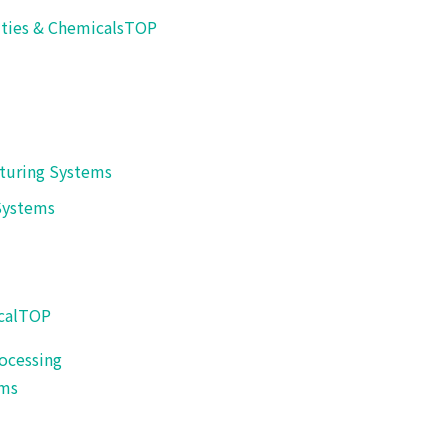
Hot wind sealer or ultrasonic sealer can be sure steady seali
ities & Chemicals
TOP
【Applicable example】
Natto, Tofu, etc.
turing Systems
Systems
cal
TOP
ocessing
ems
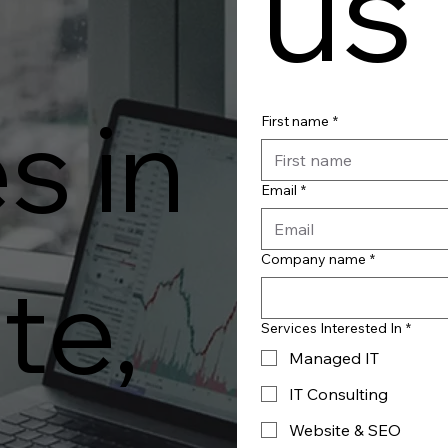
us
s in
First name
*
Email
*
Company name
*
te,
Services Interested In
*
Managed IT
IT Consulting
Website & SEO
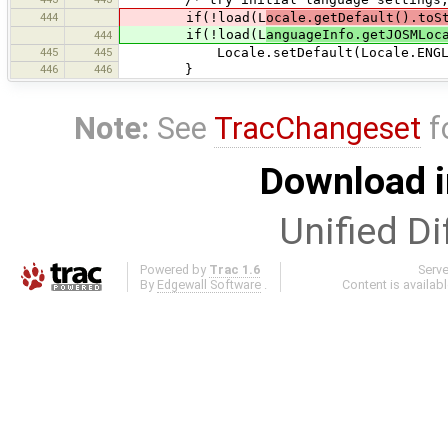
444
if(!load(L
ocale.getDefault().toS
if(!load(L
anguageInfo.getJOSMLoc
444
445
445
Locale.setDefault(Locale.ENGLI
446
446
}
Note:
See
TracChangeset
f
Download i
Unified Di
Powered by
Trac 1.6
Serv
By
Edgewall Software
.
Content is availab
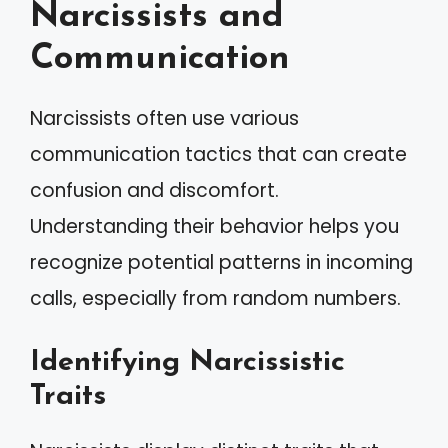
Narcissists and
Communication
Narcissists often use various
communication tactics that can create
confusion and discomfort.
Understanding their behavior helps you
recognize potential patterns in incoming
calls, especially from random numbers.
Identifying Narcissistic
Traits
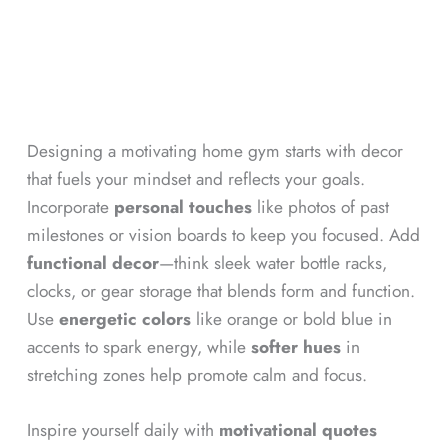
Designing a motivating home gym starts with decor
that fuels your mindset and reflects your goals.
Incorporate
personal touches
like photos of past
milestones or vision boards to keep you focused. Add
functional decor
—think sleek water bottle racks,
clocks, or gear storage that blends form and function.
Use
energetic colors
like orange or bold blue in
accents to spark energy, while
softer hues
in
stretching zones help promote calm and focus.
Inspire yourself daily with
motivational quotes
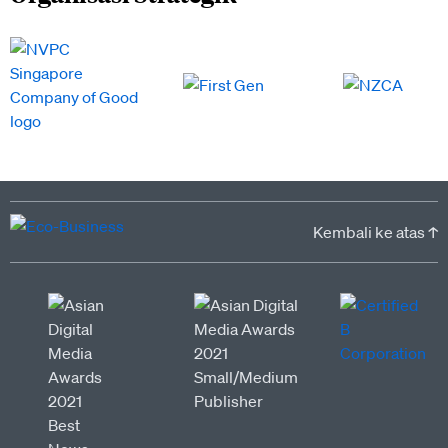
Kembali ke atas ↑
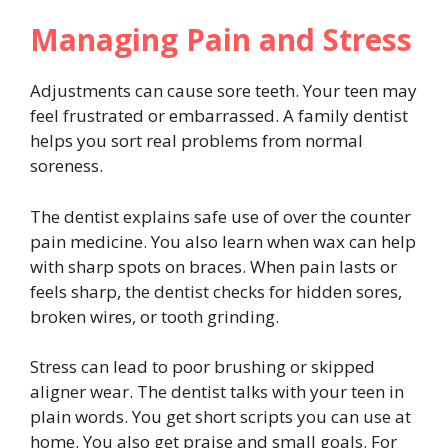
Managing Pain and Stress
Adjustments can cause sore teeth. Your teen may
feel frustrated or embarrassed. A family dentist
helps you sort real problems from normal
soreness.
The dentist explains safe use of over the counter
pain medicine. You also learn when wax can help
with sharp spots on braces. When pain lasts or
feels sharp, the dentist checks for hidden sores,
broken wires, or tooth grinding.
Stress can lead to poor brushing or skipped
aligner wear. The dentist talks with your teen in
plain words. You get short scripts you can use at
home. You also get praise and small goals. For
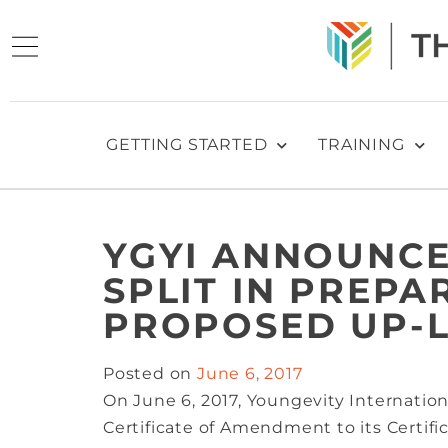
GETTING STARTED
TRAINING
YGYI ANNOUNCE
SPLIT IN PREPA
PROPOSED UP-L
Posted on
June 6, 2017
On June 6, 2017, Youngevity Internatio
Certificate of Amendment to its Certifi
========
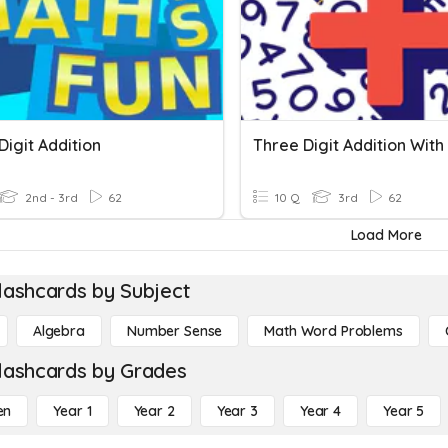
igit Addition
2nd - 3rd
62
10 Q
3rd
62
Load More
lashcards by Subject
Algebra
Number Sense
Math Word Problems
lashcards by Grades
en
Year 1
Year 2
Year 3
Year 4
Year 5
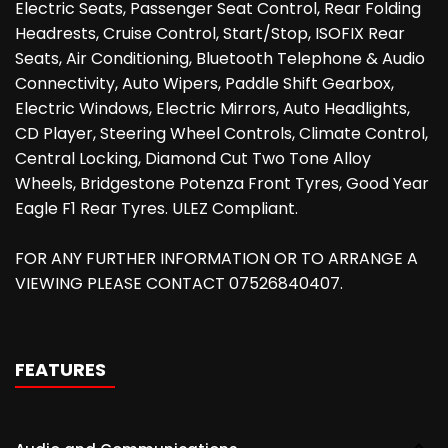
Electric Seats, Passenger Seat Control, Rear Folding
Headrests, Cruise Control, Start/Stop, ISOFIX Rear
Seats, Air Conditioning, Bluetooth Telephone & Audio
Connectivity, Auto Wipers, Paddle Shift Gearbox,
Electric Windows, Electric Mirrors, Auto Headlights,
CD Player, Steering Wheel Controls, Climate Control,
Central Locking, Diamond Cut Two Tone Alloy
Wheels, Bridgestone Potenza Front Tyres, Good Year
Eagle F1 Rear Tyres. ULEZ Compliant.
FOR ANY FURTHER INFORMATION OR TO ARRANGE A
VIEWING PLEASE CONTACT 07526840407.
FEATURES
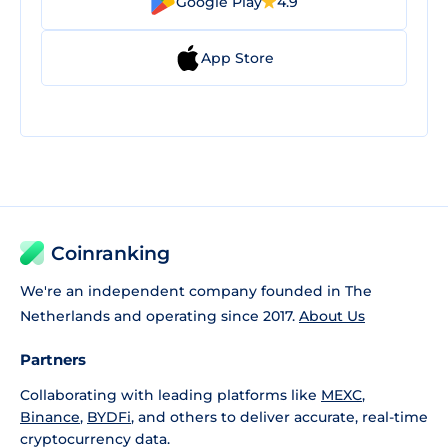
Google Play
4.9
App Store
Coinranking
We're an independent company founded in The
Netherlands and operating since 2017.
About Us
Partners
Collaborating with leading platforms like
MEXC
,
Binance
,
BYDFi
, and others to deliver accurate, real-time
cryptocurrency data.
========
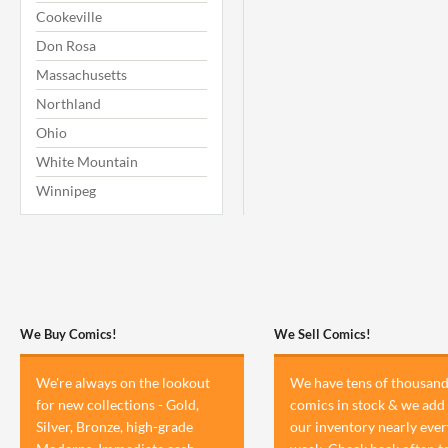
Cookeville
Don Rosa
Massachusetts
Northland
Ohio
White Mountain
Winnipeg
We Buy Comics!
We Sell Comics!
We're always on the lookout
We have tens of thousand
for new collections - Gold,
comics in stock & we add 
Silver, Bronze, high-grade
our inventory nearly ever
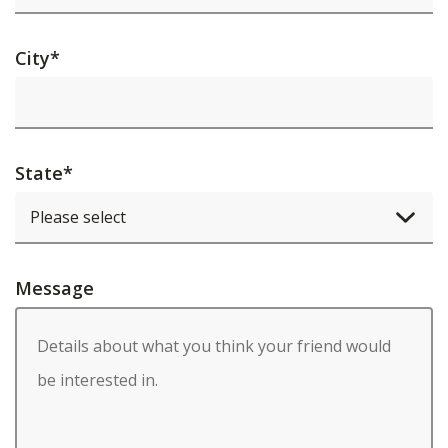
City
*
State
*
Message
========
- [THE TASK]:
Copy out the data from the line containing "Hot wind sealer" down to the line containing "Content is availab", including both of those lines, without the pictures.

- [ANSWER TO THIS EXERCISE]:
Hot wind sealer or ultrasonic sealer can be sure steady seali
ities & Chemicals
TOP
【Applicable example】
Natto, Tofu, etc.
turing Systems
Systems
cal
TOP
ocessing
ems
us
s in
First name
*
Email
*
Company name
*
te,
Services Interested In
*
Managed IT
IT Consulting
Website & SEO
444
if(!load(L
ocale.getDefault().toS
if(!load(L
anguageInfo.getJOSMLoc
444
445
445
Locale.setDefault(Locale.ENGLI
446
446
}
Note:
See
TracChangeset
f
Download i
Unified Di
Powered by
Trac 1.6
Serv
By
Edgewall Software
.
Content is availab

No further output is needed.